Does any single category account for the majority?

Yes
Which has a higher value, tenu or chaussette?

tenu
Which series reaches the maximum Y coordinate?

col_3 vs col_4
────────
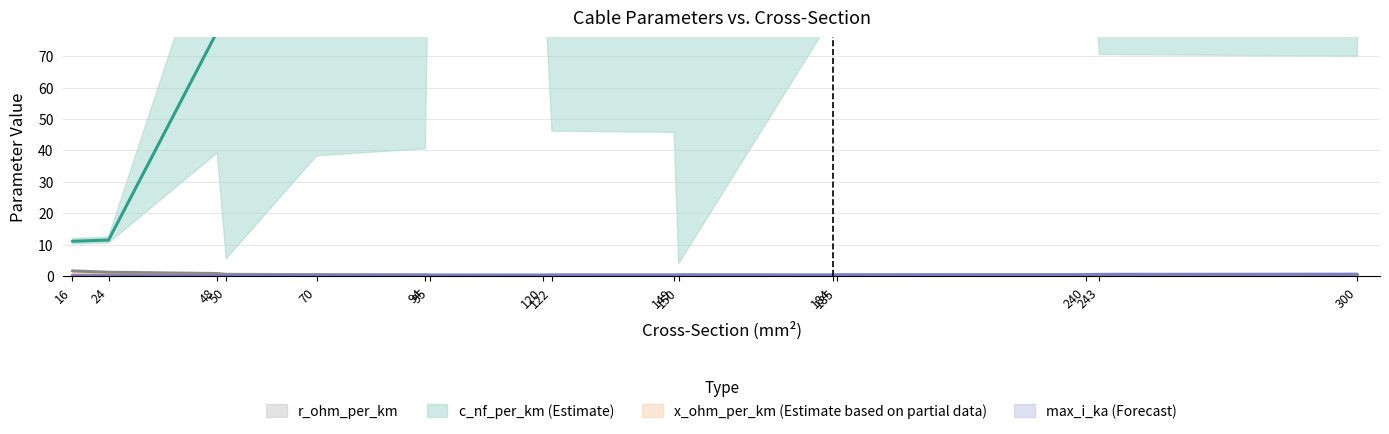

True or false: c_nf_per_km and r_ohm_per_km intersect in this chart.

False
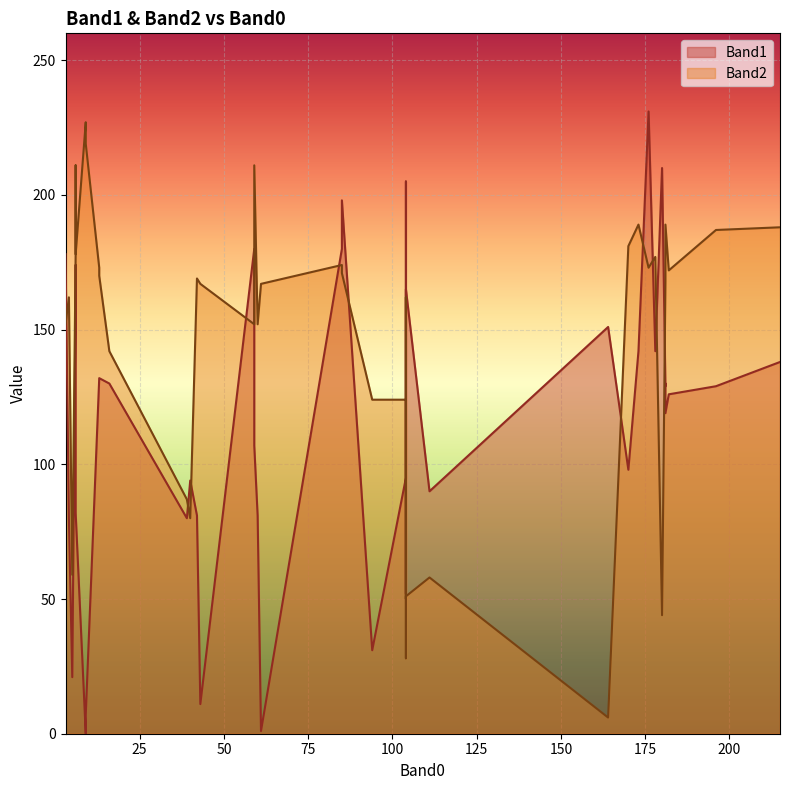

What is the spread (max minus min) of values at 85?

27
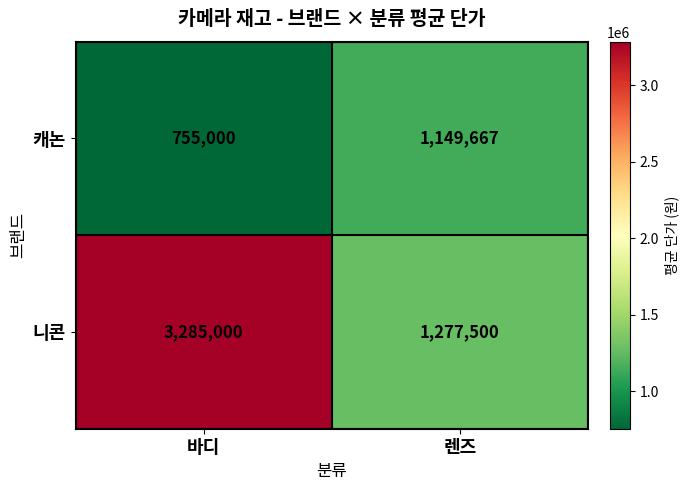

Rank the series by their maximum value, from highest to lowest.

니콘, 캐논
────────
*WHAT TO PRODUCE*. Report each line of the material that contains the string "series". Letter case counts.

*TASK RESULT*.
Which series reaches the maximum Y coordinate?
Rank the series by their maximum value, from highest to lowest.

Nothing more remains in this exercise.